Etats-Unis : Washington lance une offensive mondiale pour isoler la CPI au nom de la souveraineté américaine
Les États-Unis ont lancé une vaste campagne diplomatique visant à affaiblir la Cour pénale internationale (CPI), une initiative qui prévoit de nouvelles sanctions, des restrictions de visas et des pressions sur les pays alliés afin qu’ils se retirent de la juridiction basée à La Haye, a annoncé lundi l’administration du président Donald Trump.
Le secrétaire d’État Marco Rubio a accusé la CPI de mener « une guerre » contre les États-Unis en cherchant à exercer sa compétence sur des militaires et responsables américains.
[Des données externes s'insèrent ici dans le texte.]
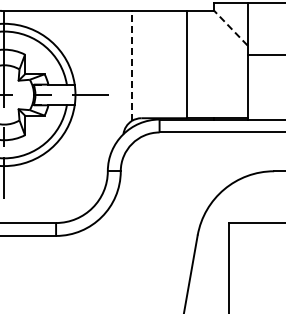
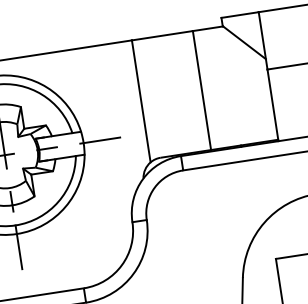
line: (230, 27) -> (243, 42), dashed -> solid
line: (131, 65) -> (140, 100), dashed -> solid

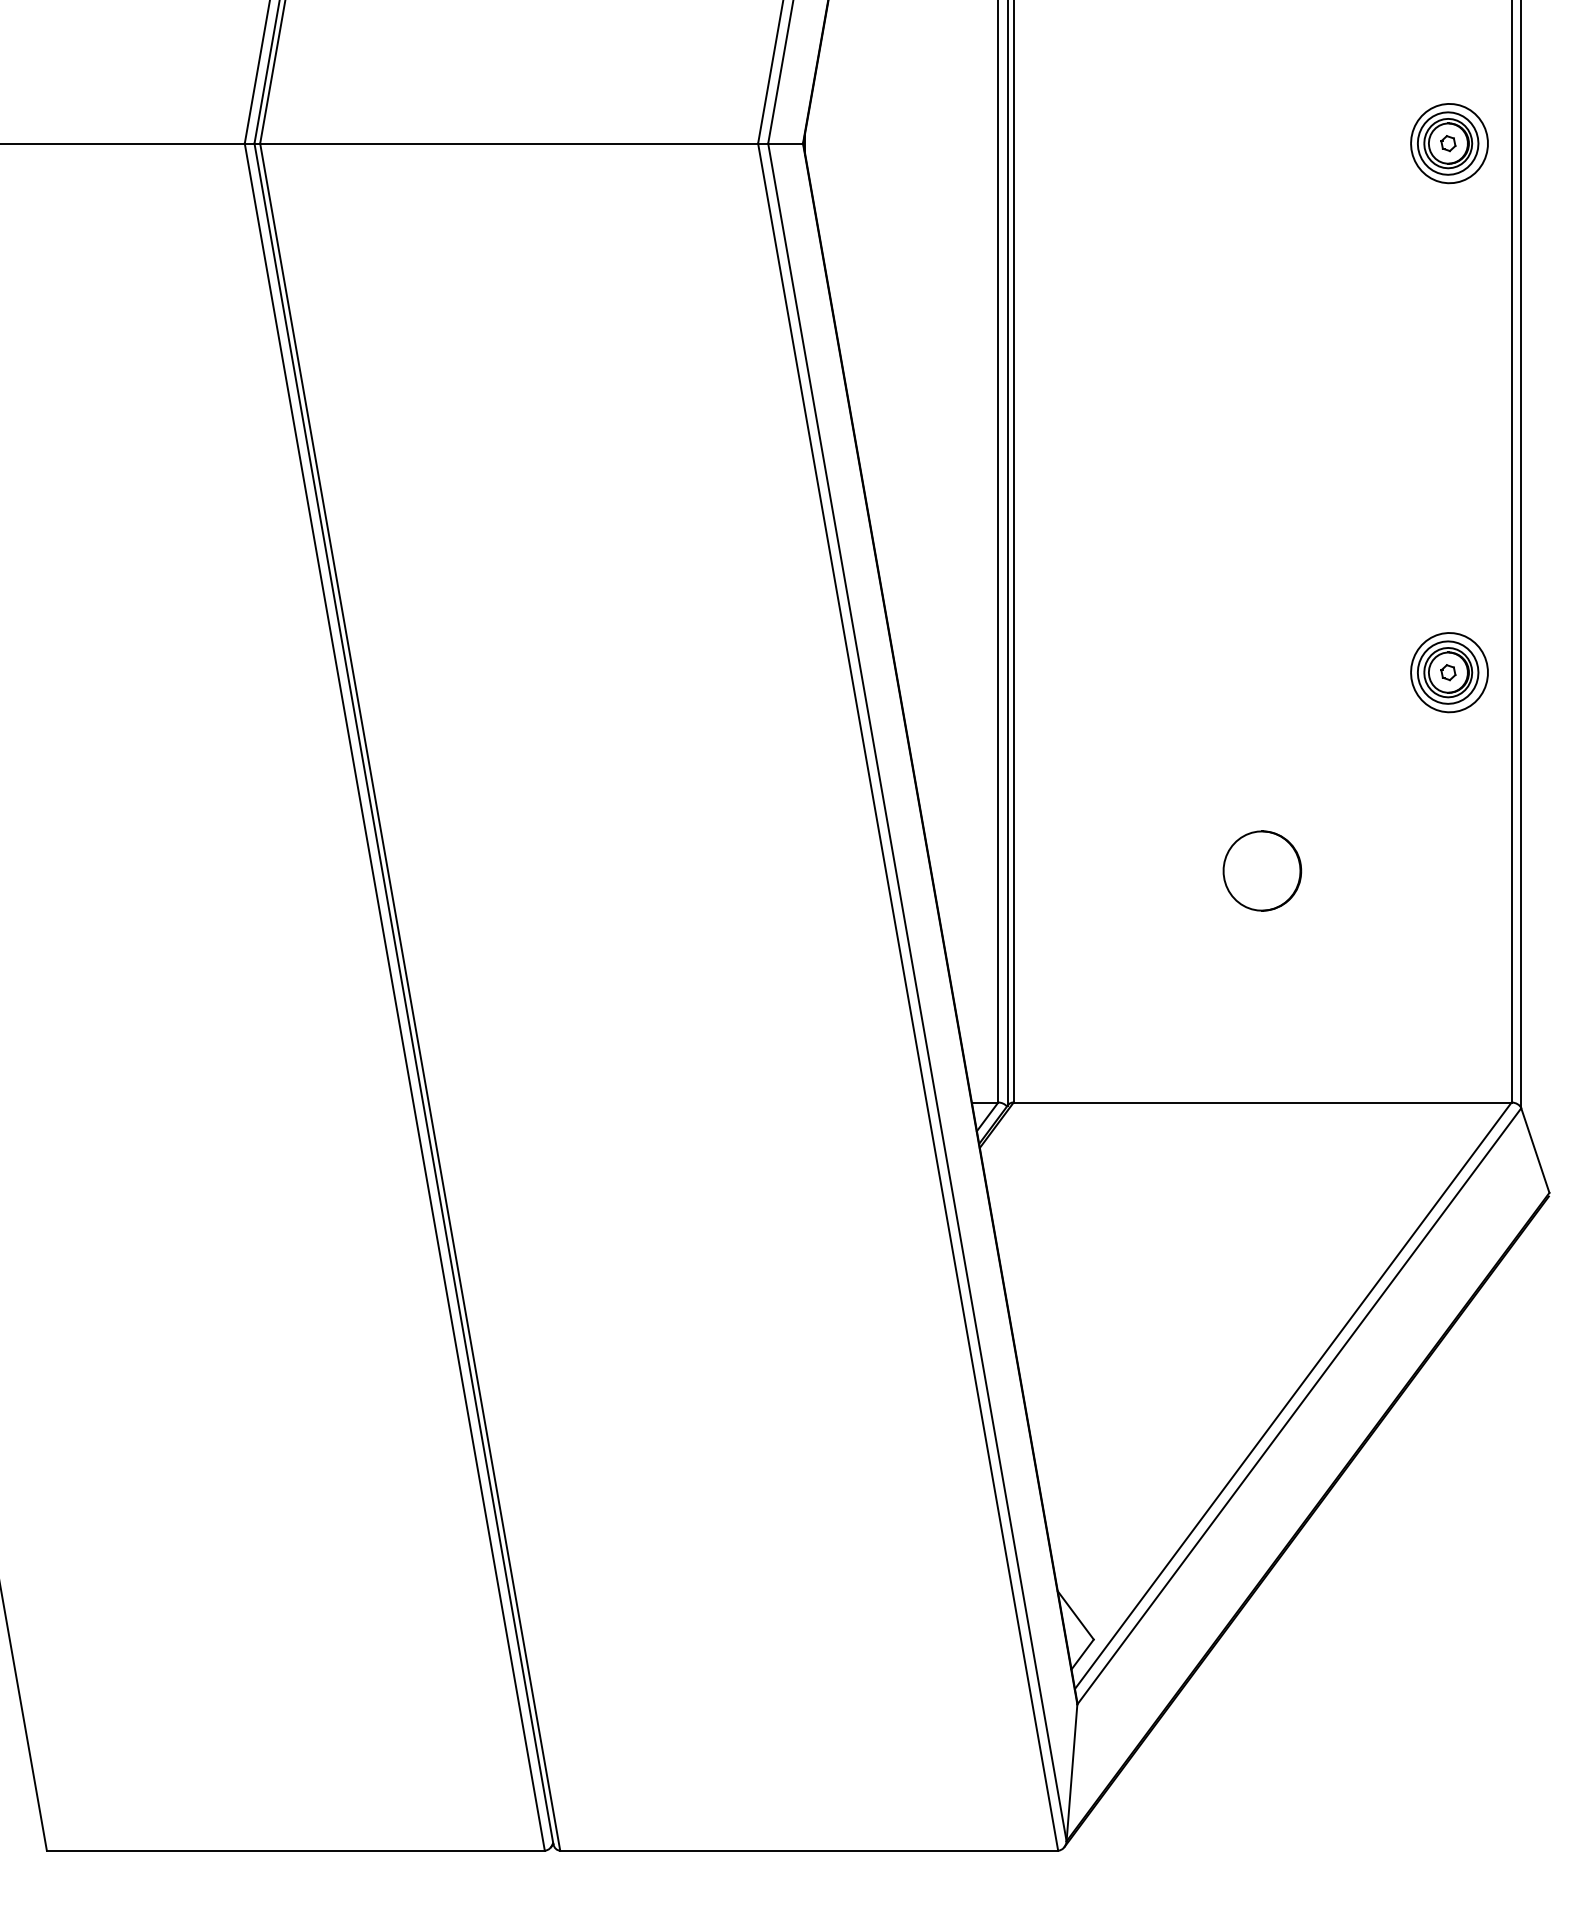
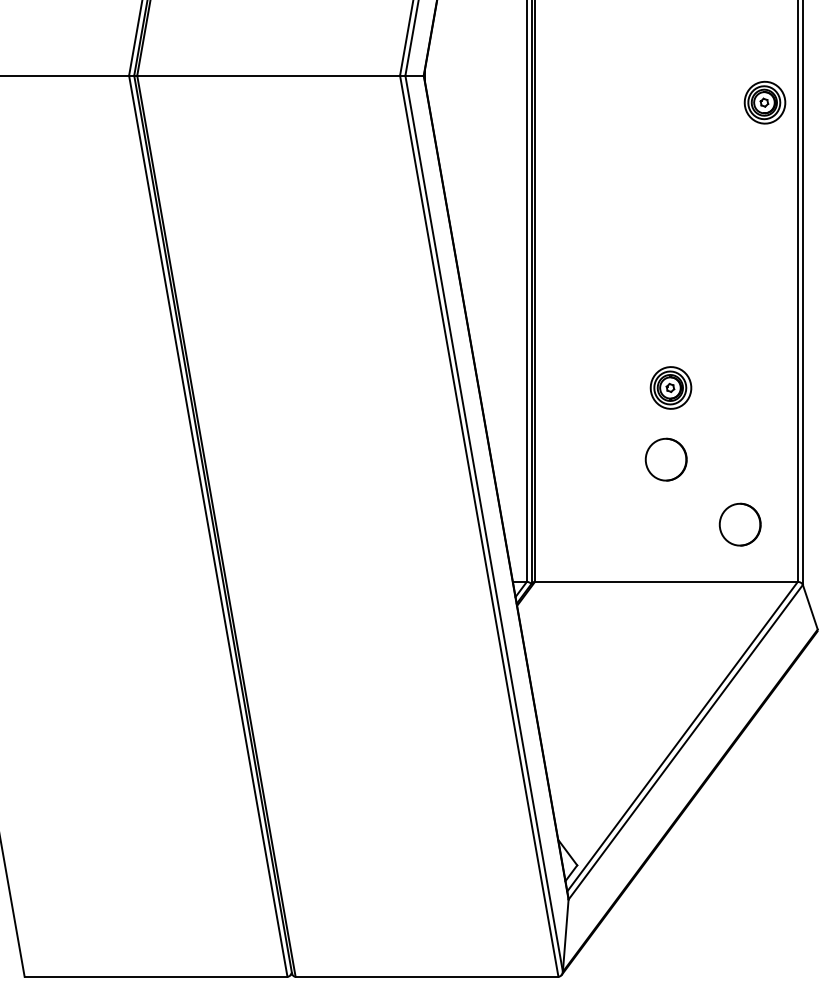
part: (1448, 143) -> (764, 102), moved
part: (1448, 671) -> (670, 387), moved
part: (1401, 993) -> (739, 524), added

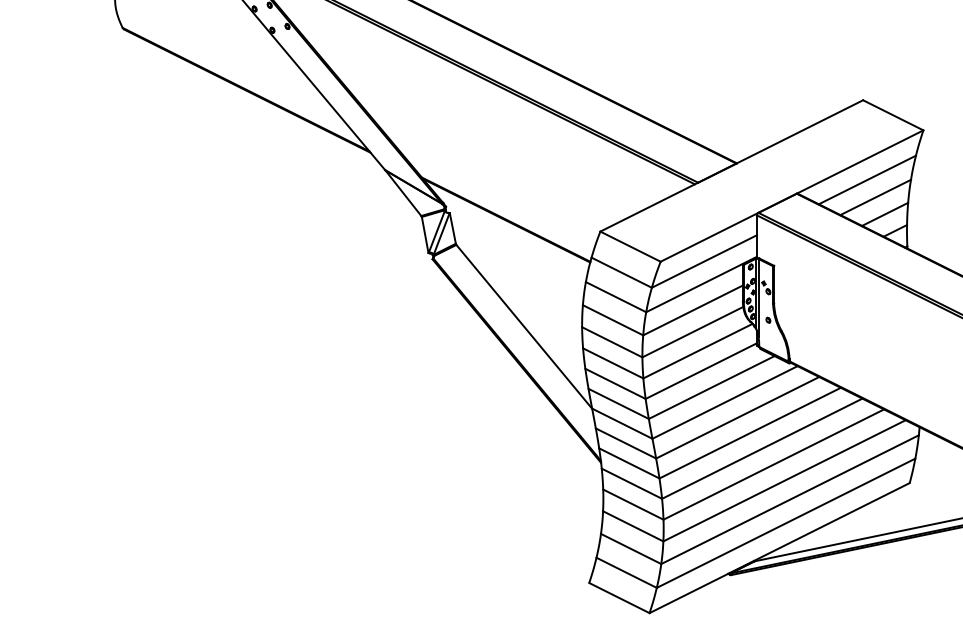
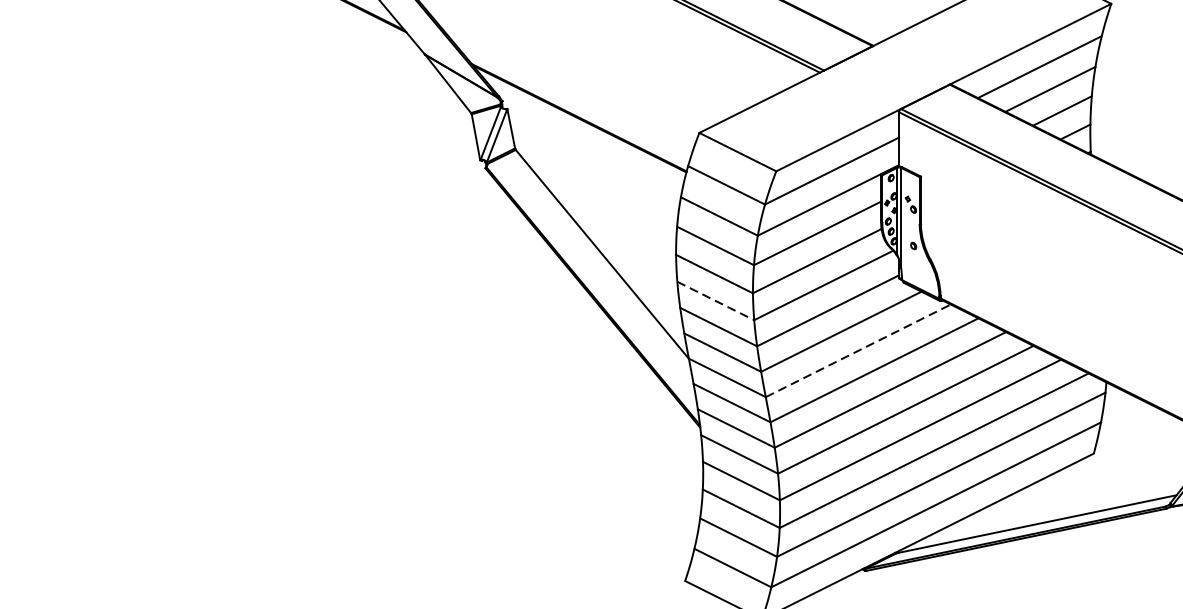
line: (613, 363) -> (716, 301), solid -> dashed
line: (725, 402) -> (858, 350), solid -> dashed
Dans une déclaration vidéo, il a affirmé que la Cour utilisait « le droit international » pour saper la souveraineté américaine, tandis que le Département d’État a indiqué vouloir « priver systématiquement la CPI de sa capacité à fonctionner ».
Cette campagne, présentée comme une mobilisation de l’ensemble du gouvernement, marque une intensification de la politique américaine envers la Cour. Elle intervient après les sanctions imposées en février 2025 à plusieurs responsables de la CPI, à la suite du mandat d’arrêt délivré contre le Premier ministre israélien Benjamin Netanyahu dans le cadre de la guerre à Gaza. Washington, qui n’est pas partie au Statut de Rome, rejette de longue date toute compétence de la CPI sur ses ressortissants ou ceux d’Israël.
Un responsable du Département d’État a indiqué que les pays continuant de soutenir la Cour tout en bénéficiant de l’aide américaine pourraient faire l’objet d’un examen accru. L’administration entend également convaincre ses partenaires de cesser tout appui politique et financier à l’institution.
Créée en 2002 pour poursuivre les auteurs présumés de crimes de guerre, de crimes contre l’humanité et de génocide lorsque les juridictions nationales sont défaillantes, la CPI compte 125 États parties. Le Burundi s’est retiré en 2017, suivi des Philippines en 2019, tandis que les États-Unis, la Russie et Israël n’ont jamais ratifié le Statut de Rome. En juin, trois juges de la Cour sanctionnés par Washington ont saisi la justice américaine, estimant que ces mesures visaient à exercer une pression politique illégale sur une juridiction indépendante.